20 Enfin, il convient de relever que la réglementation formule elle-même l'interdiction d'accorder des avantages aux preneurs d'assurances et ne délégue pas à des opérateurs privés la responsabilité de prendre des décisions d'intervention en matière économique.

21 Des considérations qui précèdent il résulte qu'une réglementation comme celle en cause dans le litige au principal n'entre pas dans les catégories de réglementations étatiques qui, selon la jurisprudence de la Cour, portent atteinte à l'effet utile des articles 3, sous f), 5, deuxième alinéa, et 85 du traité.

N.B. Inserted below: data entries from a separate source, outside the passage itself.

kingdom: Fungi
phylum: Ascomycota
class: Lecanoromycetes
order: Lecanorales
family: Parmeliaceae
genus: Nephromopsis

22 Dès lors, il y a lieu de répondre à la question posée par la juridiction nationale que les articles 3, sous f), 5, deuxième alinéa, et 85 du traité CEE ne font pas obstacle à ce que, en l'absence de tout lien avec un comportement d'entreprises visé par l'article 85, paragraphe 1, du traité, une réglementation étatique interdise aux intermédiaires en assurance de céder à leurs clients tout ou partie des commissions versées par les compagnies d'assurance.

Sur les dépens

23 Les frais exposés par les Gouvernements belge, danois, allemand, hellénique, espagnol, français, irlandais, italien, néerlandais, portugais et du Royaume-Uni, ainsi que par la Commission des Communautés européennes, qui ont soumis des observations à la Cour, ne peuvent faire l'objet d'un remboursement. La procédure revêtant, à l'égard des parties au principal, le caractère d'un incident soulevé devant la juridiction nationale, il appartient à celle-ci de statuer sur les dépens.

Par ces motifs,

LA COUR,

Statuant sur la question à elle soumise par le Kammergericht Berlin, par ordonnance du 26 novembre 1990, dit pour droit :

Les articles 3, sous f), 5, deuxième alinéa, et 85 du traité CEE ne font pas obstacle à ce que, en l'absence de tout lien avec un comportement d'entreprises visé par l'article 85, paragraphe 1, du traité, une réglementation étatique interdise aux intermédiaires en assurance de céder à leurs clients tout ou partie des commissions versées par les compagnies d'assurance.